The 85-year-old Holmes, while of course a revered figure in American law, was also by this time a lazy and sloppy crank uninterested in the facts of the cases he was hearing, and virtually everything in his opinion is false or misleading. An even cursory glance at the record would have shown that Carrie did not received due process, most notably because of grossly inadequate legal representation. (Even if YANAL, if the state was trying to sterilize your client on the grounds of feeble-mindedness, but didn’t put any of Carrie’s teachers on the stand although they did call teachers of some of her distant relatives, what would you do? Right. Carrie’s lawyer, Irving Whitehead, didn’t, and made countless similar glaring mistakes, most notably cross-examinations that insulted Carrie and helped make the state’s incredibly weak case.) The state’s “evidence” that Carrie and her mother were “feeble minded” rested on a single crude test not designed as a test of general intelligence, and the state’s contention that Carrie’s 8-month-old daughter was “feeble minded” was based on the vague diagnosis of a nurse. The analogy between mandatory sterilization and mandatory vaccination is very weak, given that the former is much more intrusive, and the threats to public health comparable only if you make the fascist assumptions about society being “swamped with incompetence” that permeate Holmes’s opinion.

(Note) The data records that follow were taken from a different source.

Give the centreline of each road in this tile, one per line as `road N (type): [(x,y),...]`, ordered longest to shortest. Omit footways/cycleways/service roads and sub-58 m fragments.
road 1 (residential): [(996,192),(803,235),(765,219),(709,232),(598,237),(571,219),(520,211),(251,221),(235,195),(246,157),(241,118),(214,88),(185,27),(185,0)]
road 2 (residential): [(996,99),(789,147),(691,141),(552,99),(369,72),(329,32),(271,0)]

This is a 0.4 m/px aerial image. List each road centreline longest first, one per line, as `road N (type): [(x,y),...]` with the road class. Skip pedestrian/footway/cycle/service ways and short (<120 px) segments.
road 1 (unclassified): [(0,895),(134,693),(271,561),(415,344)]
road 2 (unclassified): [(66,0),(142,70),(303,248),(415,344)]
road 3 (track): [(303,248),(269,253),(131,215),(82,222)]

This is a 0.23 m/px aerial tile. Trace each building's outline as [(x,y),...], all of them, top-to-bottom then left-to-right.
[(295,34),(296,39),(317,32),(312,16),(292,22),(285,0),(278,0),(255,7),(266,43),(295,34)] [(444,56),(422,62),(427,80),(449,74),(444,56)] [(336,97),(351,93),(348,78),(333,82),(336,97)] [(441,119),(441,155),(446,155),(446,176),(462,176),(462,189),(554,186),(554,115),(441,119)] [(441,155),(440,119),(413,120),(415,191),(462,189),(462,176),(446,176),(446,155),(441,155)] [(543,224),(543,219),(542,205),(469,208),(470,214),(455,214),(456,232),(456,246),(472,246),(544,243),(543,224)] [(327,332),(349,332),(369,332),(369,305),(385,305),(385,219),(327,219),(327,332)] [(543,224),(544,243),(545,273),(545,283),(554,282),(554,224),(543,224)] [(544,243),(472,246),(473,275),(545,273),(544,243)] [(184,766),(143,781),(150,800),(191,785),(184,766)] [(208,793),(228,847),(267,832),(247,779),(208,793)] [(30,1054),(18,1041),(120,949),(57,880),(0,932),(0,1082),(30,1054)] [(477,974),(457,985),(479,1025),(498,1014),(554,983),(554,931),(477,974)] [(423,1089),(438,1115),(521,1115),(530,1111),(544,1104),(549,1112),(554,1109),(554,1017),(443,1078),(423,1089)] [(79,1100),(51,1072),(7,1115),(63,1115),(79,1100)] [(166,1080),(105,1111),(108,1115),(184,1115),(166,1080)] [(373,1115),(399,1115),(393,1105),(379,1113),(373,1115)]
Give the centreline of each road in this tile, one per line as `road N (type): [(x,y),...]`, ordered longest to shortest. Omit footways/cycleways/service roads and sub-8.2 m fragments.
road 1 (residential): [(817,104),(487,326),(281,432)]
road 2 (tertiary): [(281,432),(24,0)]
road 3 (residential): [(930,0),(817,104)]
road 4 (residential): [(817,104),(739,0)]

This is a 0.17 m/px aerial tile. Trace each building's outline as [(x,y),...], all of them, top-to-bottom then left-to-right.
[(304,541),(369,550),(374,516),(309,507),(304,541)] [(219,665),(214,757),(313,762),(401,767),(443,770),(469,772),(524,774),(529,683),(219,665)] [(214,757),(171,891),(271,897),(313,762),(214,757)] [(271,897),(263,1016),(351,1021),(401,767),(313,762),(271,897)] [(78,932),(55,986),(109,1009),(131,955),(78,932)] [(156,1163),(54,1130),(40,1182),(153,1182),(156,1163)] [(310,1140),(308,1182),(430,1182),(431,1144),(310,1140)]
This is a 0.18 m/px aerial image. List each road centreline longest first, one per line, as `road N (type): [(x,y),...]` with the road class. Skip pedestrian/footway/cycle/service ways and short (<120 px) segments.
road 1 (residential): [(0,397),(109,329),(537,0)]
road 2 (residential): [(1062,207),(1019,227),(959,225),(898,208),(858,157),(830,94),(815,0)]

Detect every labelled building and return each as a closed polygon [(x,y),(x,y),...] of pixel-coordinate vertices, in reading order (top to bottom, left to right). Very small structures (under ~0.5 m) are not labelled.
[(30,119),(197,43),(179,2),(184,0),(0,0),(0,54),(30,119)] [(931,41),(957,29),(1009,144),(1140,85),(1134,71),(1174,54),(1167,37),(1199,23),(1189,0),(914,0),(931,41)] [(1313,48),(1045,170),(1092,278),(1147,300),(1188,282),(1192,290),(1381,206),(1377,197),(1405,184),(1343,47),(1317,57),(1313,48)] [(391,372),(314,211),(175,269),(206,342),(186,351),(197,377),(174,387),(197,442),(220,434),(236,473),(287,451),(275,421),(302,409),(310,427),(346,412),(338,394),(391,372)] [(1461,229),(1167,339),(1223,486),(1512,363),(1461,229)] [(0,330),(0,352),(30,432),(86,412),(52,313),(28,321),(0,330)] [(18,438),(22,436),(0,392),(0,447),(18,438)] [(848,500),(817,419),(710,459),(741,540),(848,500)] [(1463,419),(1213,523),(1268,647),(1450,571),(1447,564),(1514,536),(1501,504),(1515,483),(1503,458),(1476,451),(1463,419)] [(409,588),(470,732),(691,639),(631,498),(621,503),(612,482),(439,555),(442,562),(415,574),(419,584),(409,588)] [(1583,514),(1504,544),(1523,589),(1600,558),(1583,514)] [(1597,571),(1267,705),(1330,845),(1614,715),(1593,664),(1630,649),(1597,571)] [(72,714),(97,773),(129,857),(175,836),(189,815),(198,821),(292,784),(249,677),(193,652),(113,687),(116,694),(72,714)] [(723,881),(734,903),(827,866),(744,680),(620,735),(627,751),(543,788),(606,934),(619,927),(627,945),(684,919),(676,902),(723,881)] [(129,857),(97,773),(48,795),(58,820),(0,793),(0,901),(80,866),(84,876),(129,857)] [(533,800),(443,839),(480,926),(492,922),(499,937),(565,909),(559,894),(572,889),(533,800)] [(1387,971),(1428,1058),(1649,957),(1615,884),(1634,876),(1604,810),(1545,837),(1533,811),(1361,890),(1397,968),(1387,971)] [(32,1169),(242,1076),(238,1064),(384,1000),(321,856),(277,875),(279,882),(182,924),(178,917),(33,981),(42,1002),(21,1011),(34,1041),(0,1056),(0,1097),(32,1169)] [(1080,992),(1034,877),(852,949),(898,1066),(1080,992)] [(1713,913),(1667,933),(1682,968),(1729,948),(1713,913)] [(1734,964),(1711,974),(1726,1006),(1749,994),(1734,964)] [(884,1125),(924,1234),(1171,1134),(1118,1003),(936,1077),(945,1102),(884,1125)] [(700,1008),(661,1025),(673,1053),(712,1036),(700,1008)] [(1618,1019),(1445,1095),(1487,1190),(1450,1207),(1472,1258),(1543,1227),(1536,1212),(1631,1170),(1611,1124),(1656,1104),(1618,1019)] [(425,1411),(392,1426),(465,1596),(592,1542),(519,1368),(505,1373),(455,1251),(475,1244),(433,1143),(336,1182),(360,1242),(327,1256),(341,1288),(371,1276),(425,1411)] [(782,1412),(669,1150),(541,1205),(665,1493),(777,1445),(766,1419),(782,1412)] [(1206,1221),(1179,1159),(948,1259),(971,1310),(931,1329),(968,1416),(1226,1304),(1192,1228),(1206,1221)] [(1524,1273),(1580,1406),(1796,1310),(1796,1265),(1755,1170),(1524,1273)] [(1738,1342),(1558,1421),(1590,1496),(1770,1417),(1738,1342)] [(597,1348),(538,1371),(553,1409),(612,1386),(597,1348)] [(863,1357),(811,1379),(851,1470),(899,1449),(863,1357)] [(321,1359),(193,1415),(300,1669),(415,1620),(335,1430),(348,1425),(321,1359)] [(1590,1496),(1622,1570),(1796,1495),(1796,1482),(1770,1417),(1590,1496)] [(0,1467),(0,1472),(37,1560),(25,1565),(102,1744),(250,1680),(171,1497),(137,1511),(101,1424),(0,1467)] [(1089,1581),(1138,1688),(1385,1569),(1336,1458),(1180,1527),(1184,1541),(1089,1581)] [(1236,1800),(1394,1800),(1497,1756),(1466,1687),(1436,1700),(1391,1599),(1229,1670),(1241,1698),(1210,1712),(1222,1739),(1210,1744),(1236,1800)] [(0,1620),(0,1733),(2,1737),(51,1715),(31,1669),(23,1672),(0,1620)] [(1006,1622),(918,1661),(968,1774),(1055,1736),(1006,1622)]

The opinion was 8-1, with Pierce Butler — a reactionary but the Court’s only Roman Catholic — dissenting without opinion. Louis Brandeis joined the majority, and while I would caution that this was a period in which there was a strong norm that justices not write separate opinions, a lot of liberals of this period were sympathetic to eugenics. Carrie was sterilized, as were many more men and women in the subsequent decades. The decision has never been overruled although Skinner v. Oklahoma held that singling out some people and not others similarly situated for sterilization was unconstitutional.

By the criteria I set out in my initial post — bad reasoning, immoral constitutional theory, and/or bad consequences — Buck v. Bell is one of the very, very worst Supreme Court decisions ever, worse than numerous more famous cases in the anticanon. I will defend this judgment in a follow-up post. Many of the facts in his post are derived from Adam Cohen’s superb history of the case, Imbeciles.